Tertiary education predicted HIV disclosure which implied that a higher educational level may be associated with a better understanding of the benefits of disclosure or having an easier time when discussing personal, HIV, and intimate matters with a partner as previously reported [73]. Other studies also reported similar findings [71, 74,75,76]. Disclosure attributed to a higher level of education may also be explained by the fact that PLHIV with higher education levels are more comfortable and confident to disclose to their partners; and are more likely to be financially stable as opposed to those with lower levels of education [69]. Moreover, higher education level was reported to be protective against negative outcomes of disclosure such as gender-based violence [77]. Contrary to the current study, a study done in Tanzania did not find any association between educational level and HIV disclosure to a sexual partner [69]. This could have been due to differences in study populations. In the Tanzanian study, the study population was pregnant women as opposed to the ALHIV in the current study.

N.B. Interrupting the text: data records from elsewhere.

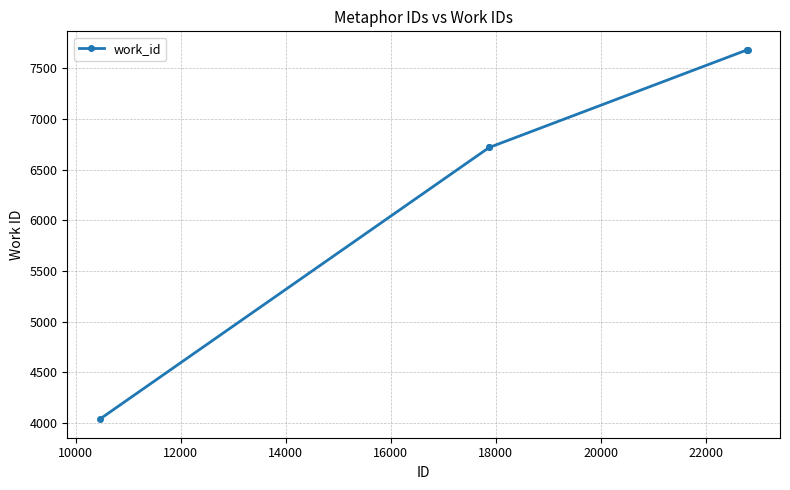

What is the maximum value shown in the chart?

7682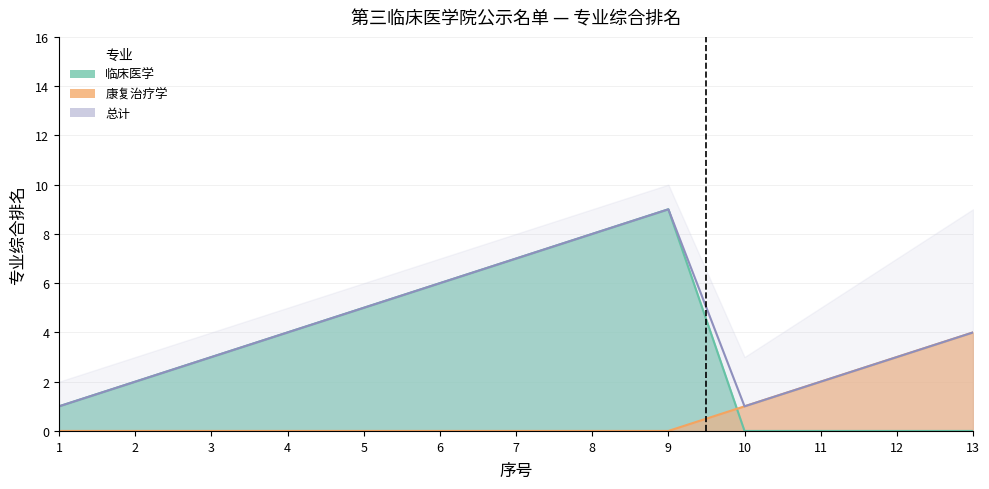

What is the sum of all 康复治疗学 values?

10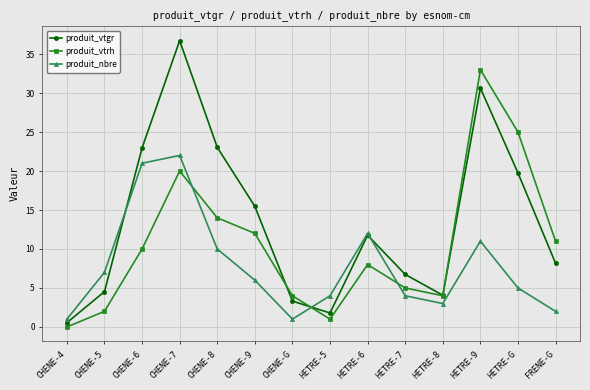

What is the highest value of the produit_nbre series?

22.0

Prior disclosure to a relative predicted non-disclosure. Abdool et al. also found that initial disclosure to a relative was associated with 65% fewer chances of disclosure to a sexual partner [78]. A similar finding was also reported by Antelman et al. [69]. However, it is reported that the majority of PLHIV usually first disclose to their relatives to be emotionally supported and prepared or advised to disclose to significant others [79]. This provides psychosocial support and encourages the person living with HIV to disclose to the partner. These differences from the current study could be explained by the differences in the study populations and designs.

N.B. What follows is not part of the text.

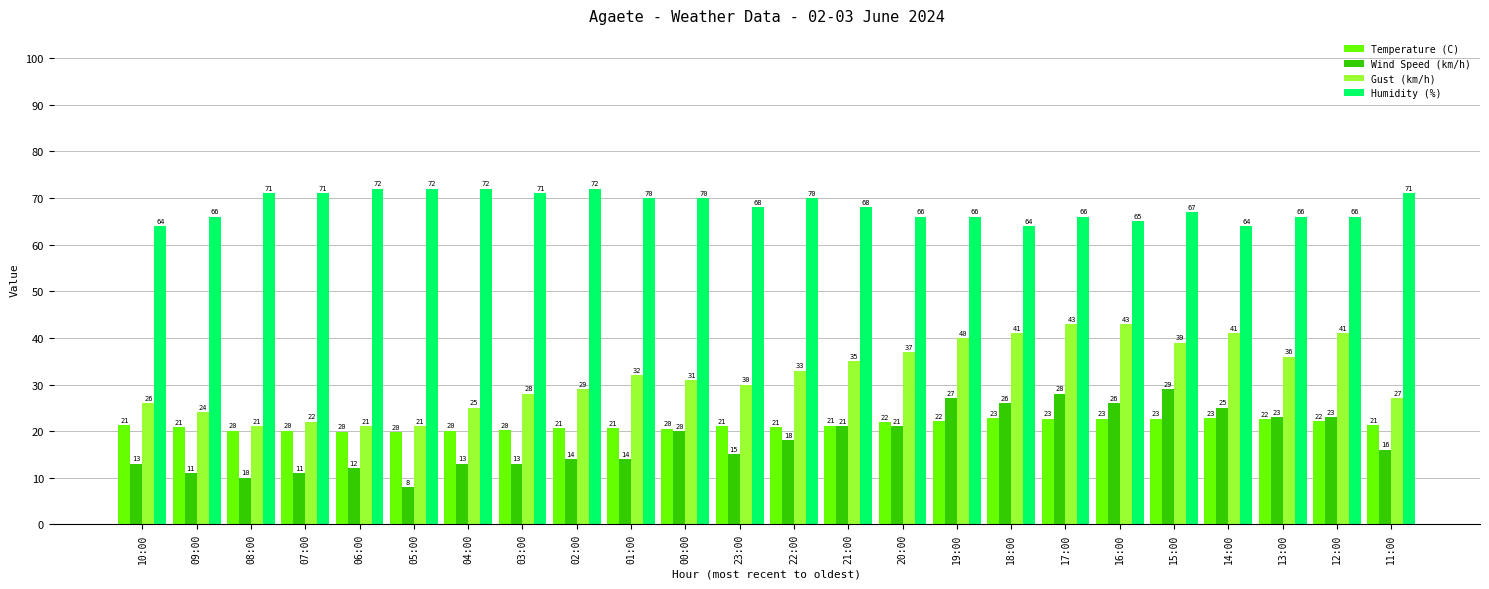

Count the number of data series in this chart.

4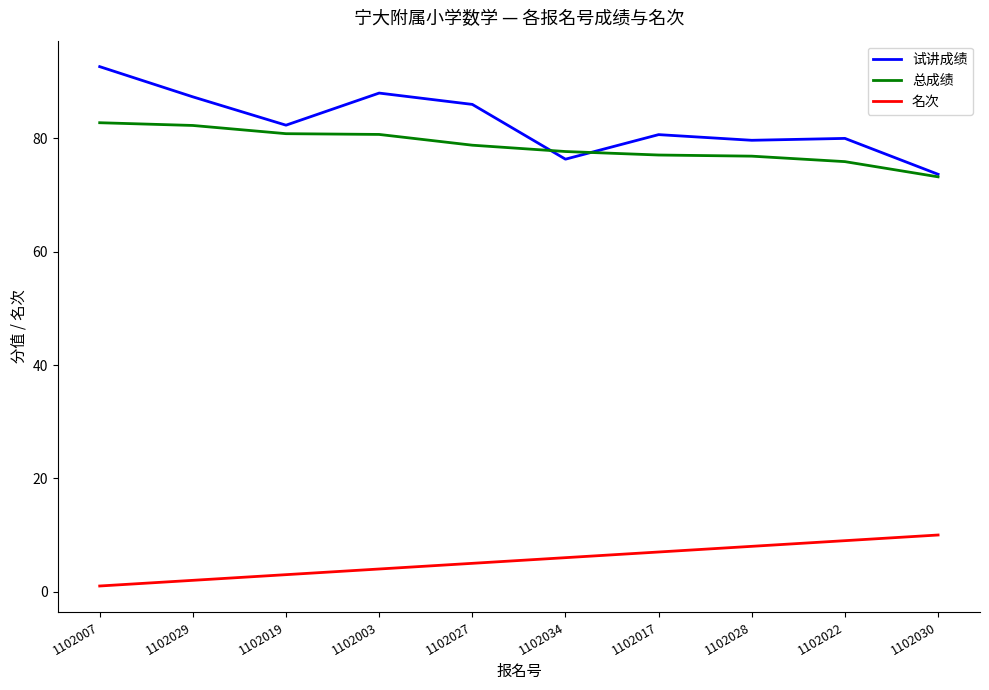

What is the difference between the 名次 values at 1102028 and 1102003?

4.0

Having more than one sexual partner predicted also non-disclosure which was a similar finding in previous studies [20, 22, 69]. Having many sexual partners is socially judged as infidelity and promiscuous. Therefore, PLHIV with multiple sexual partners may not disclose or defer disclosure to avoid such judgments [9, 80, 81].

Study strengths and limitations

To the best of our knowledge, this was the first study to empirically assess the relative incidence of partner disclosure among PLHIV with CHW support and those without. The creation of a buffer zone minimized intervention contamination among study arms due to the non-blinded nature of the study. The study depended not only on the participant's self-reported disclosure but also verified and confirmed disclosure with CHW and some non-study partners upon obtaining consent from the participant; this reduced social desirability bias.

The results of this study were limited by the non-randomized nature of the clusters, which may be prone to selection bias or confounding. Two study sites recruited participants in both study arms hence a possibility of intervention dilution; however, such sites first recruited participants in the intervention arm and then in the control arm. Moreover, participants of each study arm had different scheduled in-clinic visits hence minimizing the possibility of these participants meeting at the facility (study site). There was a variation in participants’ characteristics between study arms; this was probably due non-randomized nature of the study clusters and participants or disproportionate among PLHIV receiving HIV care in regards to gender (e.g., there were more women in HIV care than men). However, we adjusted for all predictor variables in the analysis.

There were no interactions during analysis. However, reported a need of health worker disclosure support was confounding with prior receipt of disclosure counselling but since prior receipt of disclosure counseling was significantly associated with disclosure, we retained the two confounding variables in the final analysis model.

Conclusion

HIV disclosure in a sexual relationship improves HIV management outcomes. Therefore, to meet the global targets of ending HIV, CHW-led disclosure support mechanism may be used to quicken disclosure among ALHIV in sexual relationships with disclosure difficulties.